Can Accurate Forecasting be Learned?

Forecasting the financial markets is incredibly difficult, despite what the pundits on CNBC would have us believe. Indeed, Philip Tetlock has documented the overwhelming futility of such efforts in his research. But what if some rare individuals are truly prescient forecasters? What can we learn from how those people think? That is the subject of Tetlock’s newest book.

Almost five years ago, I wrote an article titled “No More Stupid Forecasts!” It was about the work of Tetlock, a professor of management and psychology at Wharton. For more than 20 years, Tetlock studied the predictions of experts, collecting 27,450 well-defined predictions about “clear questions whose answers can later be shown to be indisputably true or false.” The result was unsurprising: for the most part, the experts performed no better than a dart-throwing chimpanzee.

So why has Tetlock written a new book (co-authored with Dan Gardner) about “superforecasters,” and how people can train to be superforecasters? Has he discarded his earlier skepticism in the interest of writing a “Freakonomics”-type bestseller?

Are some forecasters better than others?

In his earlier book, Tetlock did make note of the fact that some forecasters tended to do better than others. To distinguish good from bad forecasters, he characterized them, respectively, as “foxes” and “hedgehogs.”

The parable of the fox and the hedgehog comes from the Greek poet Archilochus, who said, “The fox knows many things, but the hedgehog knows one big thing.” The philosopher Isaiah Berlin later turned this line into a famous essay.

Tetlock found that hedgehogs, who were certain about the one big thing they believed they knew, were worse forecasters – even (and, in fact, especially) about that one big thing – than foxes, who knew many little things but were uncertain about what they knew. The forecasters who were wracked with uncertainty did better at forecasting than those who were not in the least wracked with uncertainty.

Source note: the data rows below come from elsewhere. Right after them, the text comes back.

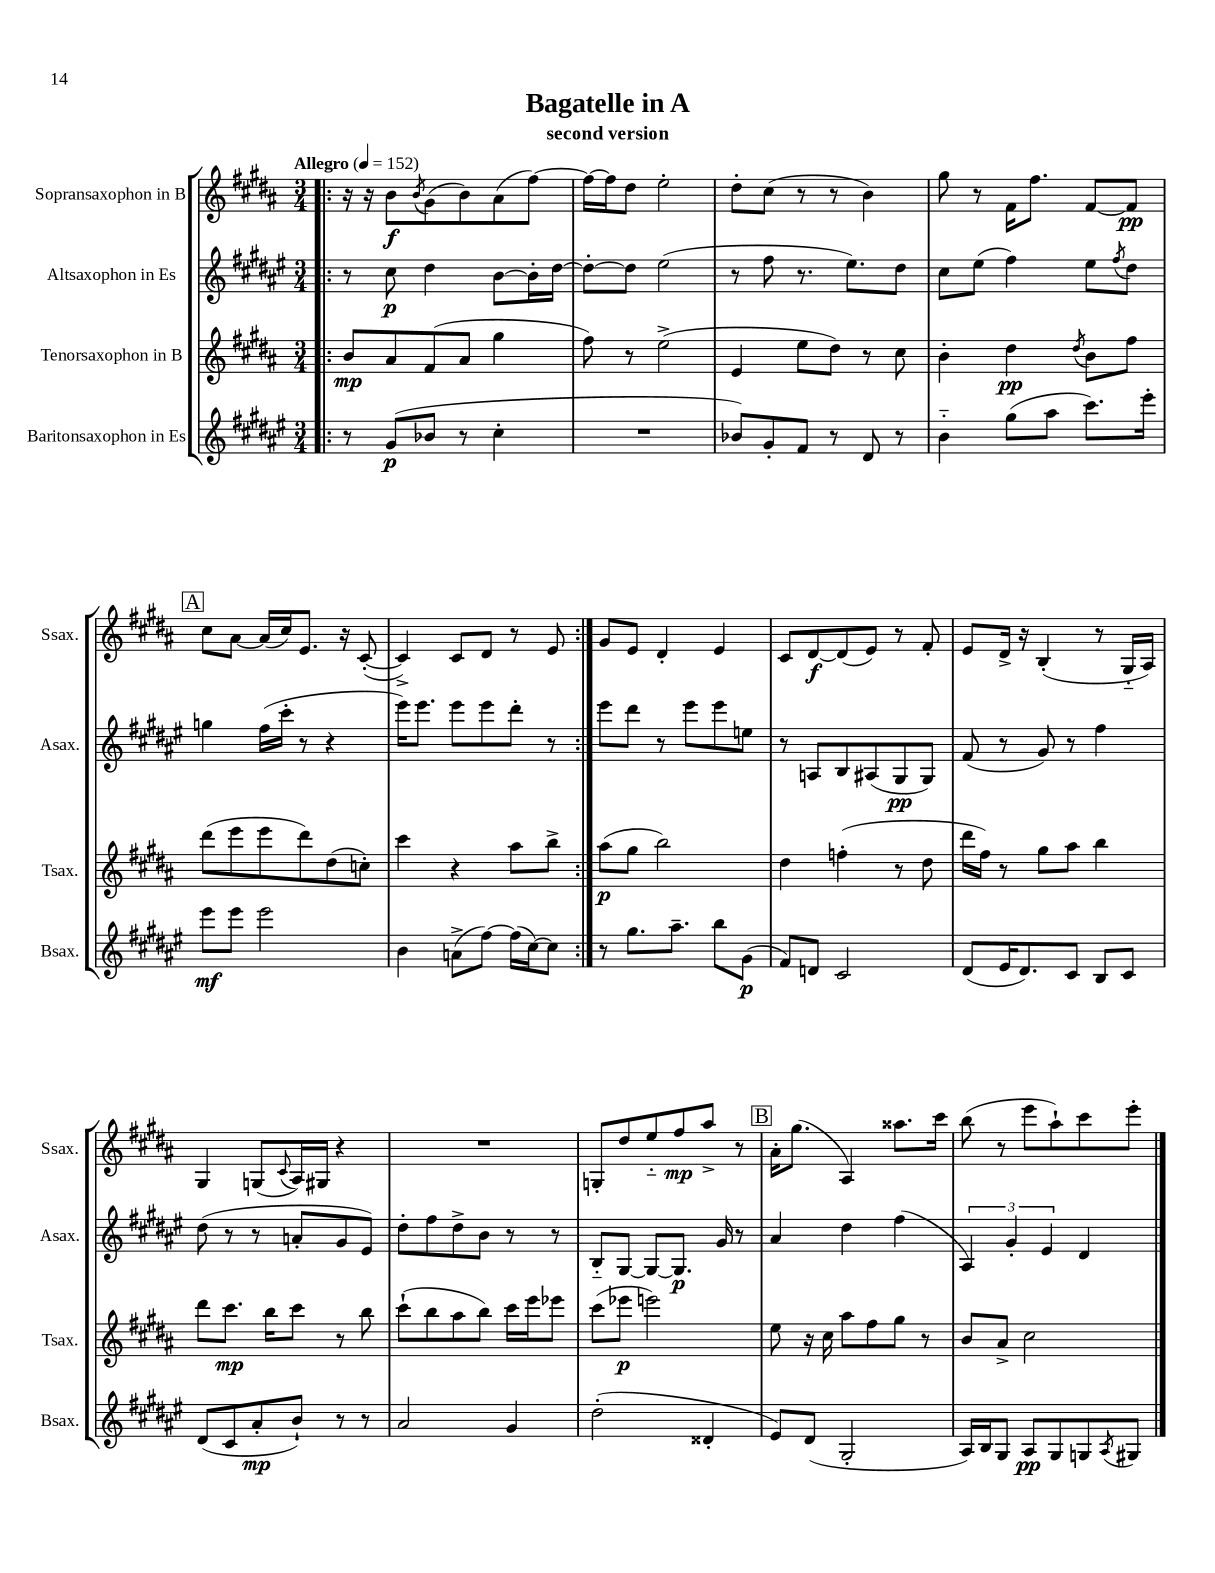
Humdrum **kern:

**kern	**kern	**kern	**kern
*staff4	*staff3	*staff2	*staff1
*clefG2	*clefG2	*clefG2	*clefG2
*k[f#c#g#d#a#e#]	*k[f#c#g#d#a#]	*k[f#c#g#d#a#e#]	*k[f#c#g#d#a#]
*M3/4	*M3/4	*M3/4	*M3/4
*MM152	*MM152	*MM152	*MM152
=!|:	=!|:	=!|:	=!|:
8r	8b/L	8r	16r
.	.	.	16r
(8g#/L	8a#/	8cc#\	8b\L
.	.	.	8qb/
8b-/J	(8f#/	4dd#\	(8g#\
8r	8a#/J	.	8b\)
4cc#'\	4gg#\	[8b\L	(8a#\
.	.	16b'\]L	[8ff#\J)
.	.	[16dd#\JJ	.
=	=	=	=
2.r	8ff#\)	8dd#'\_L	16ff#\_LL
.	.	.	16ff#\]J
.	8r	8dd#\]J	8dd#\J
.	(2ee^\	(2ee#\	2ee'\
=	=	=	=
8b-/L)	4e/	8r	8dd#'\L
8g#'/	.	8ff#\	(8cc#\J
8f#/J	8ee\L	8.r	8r
8r	8dd#\J)	.	8r
.	.	8.ee#\L)	.
8d#/	8r	.	4b\)
8r	8cc#\	8dd#\J	.
=	=	=	=
4b'~\	4b'\	8cc#\L	8gg#\
.	.	(8ee#\J	8r
(8gg#\L	4dd#\	4ff#\)	16f#\LK
.	.	.	8.ff#\J
8aa#\J	.	.	.
.	8qdd#/	.	.
8.ccc#\L)	8b\L	8ee#\L	[8f#/L
.	.	8qff#/	.
.	8ff#\J	8dd#\J	8f#/]J
16eee#'\Jk	.	.	.
=	=	=	=
8eee#\L	(8ddd#\L	4gg\	8cc#\L
8eee#\J	8eee\	.	[8a#\J
2eee#\	8eee\	(16ff#\LL	(16a#/]LL
.	.	16ccc#'\JJ	16cc#/J)
.	8ddd#\)	8r	8.e/J
.	(8dd#\	4r	.
.	.	.	16r
.	8cc'\J)	.	([8c#'/
=	=	=	=
4b\	4ccc#\	16eee#\LK)	4c#^/])
.	.	8.eee#\J	.
(8a^\L	4r	8eee#\L	8c#/L
[8ff#\J)	.	8eee#\	8d#/J
(16ff#\]LL	8aa#\L	8ddd#'\J	8r
[16cc#\J)	.	.	.
8cc#\]J	8bb^\J	8r	8e/
=:|!	=:|!	=:|!	=:|!
8r	(8aa#\L	8eee#\L	8g#/L
8.gg#\L	8gg#\J	8ddd#\J	8e/J
.	2bb\)	8r	4d#'/
8.aa#~\J	.	.	.
.	.	8eee#\L	.
8bb\L	.	8eee#\	4e/
(8g#\J	.	8ee\J	.
=	=	=	=
8f#/L)	4dd#\	8r	8c#/L
8d/J	.	8A/L	[8d#/
2c#/	(4ff'\	8B/	(8d#/]
.	.	(8A#/	8e/J)
.	8r	8G#/	8r
.	8dd#\	8G#/J)	8f#'/
=	=	=	=
(8d#/L	16ddd#\LL	(8f#/	8e/L
.	16ff#\JJ)	.	.
16e#/K	8r	8r	16d#^/Jk
8.d#/)	.	.	16r
.	8gg#\L	8g#/)	(4B'/
8c#/J	8aa#\J	8r	.
8B/L	4bb\	4ff#\	8r
8c#/J	.	.	16G#'~/LL
.	.	.	16A#/JJ)
=	=	=	=
(8d#/L	8ddd#\L	(8dd#\	4G#/
8c#/	8.ccc#\J	8r	.
8a#'/	.	8r	(8G/L
.	16bb\LK	.	.
.	.	.	8qqc#/
8b`/J)	8ccc#\J	8a'/L	16A#/L)
.	.	.	16G#/JJ
8r	8r	8g#/	4r
8r	8bb\	8e#/J)	.
=	=	=	=
2a#/	(8ccc#`\L	8dd#'\L	2.r
.	8bb\	8ff#\	.
.	8aa#\	8dd#^\	.
.	8bb\J)	8b\J	.
4g#/	16ccc#\LL	8r	.
.	16eee\J	.	.
.	8eee-\J	8r	.
=	=	=	=
(2dd#'\	(8ccc#\L	8B'~/L	8G'/L
.	8eee-\J	[8G#/J	8dd#/
.	2eee\)	8G#/_L	8ee'~/
.	.	8.G#/]J	8ff#/
4d##'/	.	.	8aa#^/J
.	.	16g#/	.
.	.	8r	8r
=	=	=	=
8e#/L)	8ee\	4a#/	16a#'\LK
.	.	.	(8.gg#\J
(8d#/J	16r	.	.
.	16cc#\	.	.
2G#'/	8aa#\L	4dd#\	4A#/)
.	8ff#\	.	.
.	8gg#\J	(4ff#\	8.aa##\L
.	8r	.	.
.	.	.	16ccc#\Jk
=	=	=	=
16A#/LL)	8b/L	6A#/)	(8bb\
16B/J	.	.	.
8G#/J	8a#^/J	.	8r
.	.	6g#'/	.
8A#/L	2cc#\	.	8eee\L
.	.	6e#/	.
8G#/	.	.	8aa#`\)
8G/	.	4d#/	8ccc#\
8qA#/	.	.	.
8G#/J	.	.	8eee'\J
==	==	==	==
*-	*-	*-	*-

When I taught statistics years ago in the business school of the University of Illinois at Chicago, I told the students whenever they saw a statistic quoted, they should ask themselves, “How can they know that?” In this case it is worth asking, “How can Tetlock know that?” How does he know that foxes are better forecasters than hedgehogs?

In his book Superforecasting, he explains how he knows. When forecasters make a forecast, they are asked to assign it a probability. Consider for example weather forecasts. Weather forecasts come with a probability: “50% chance of rain.” If a weather forecaster forecasts 50% chance of rain repeatedly, and in fact 50% of the time it does rain, then, Tetlock and Gardner explain, that forecaster gets a perfect score on calibration.

However, this forecaster does not get a very good score on a second measure, which Tetlock and Gardner call resolution. That’s because the forecaster was “playing it safe,” taking a 50/50 non-committal middle-of-the-road stance every time. If the forecaster had predicted 100% chance of rain, and every time they predicted 100% chance it did rain, then they would get a perfect score on resolution too.

The combination of calibration and resolution scores is called the Brier score, developed by Glenn W. Brier in 1950. Predictions of 100% chances that are correct 100% of the time give you a better overall Brier score than mere predictions of 50% chances that turn out to be correct 50% of the time. However, a perusal of the definitions of the Brier score on the Internet turns up different versions. Unfortunately, Tetlock’s and Gardner’s book does not specify which version of the Brier score they are using.

So, we have to take into consideration the possibility that the results are an artifact of the scoring technique. Nevertheless, let’s proceed on Tetlock’s implicit assumption that the better a forecaster’s Brier score, the better a forecaster she is. And let’s take it for granted that Tetlock was able to distinguish foxes from hedgehogs.

If one type of forecaster is better than another, then there must be a systematic way to be a better forecaster. Tetlock’s challenge in this project (which was sponsored by the U.S. intelligence research agency IARPA, the Intelligence Advanced Research Projects Activity) was to see if he could find out how the better forecasters did it, whether better forecasting could be learned and whether people could be trained to do it – indeed, to see if some people were, or could learn to become “superforecasters.”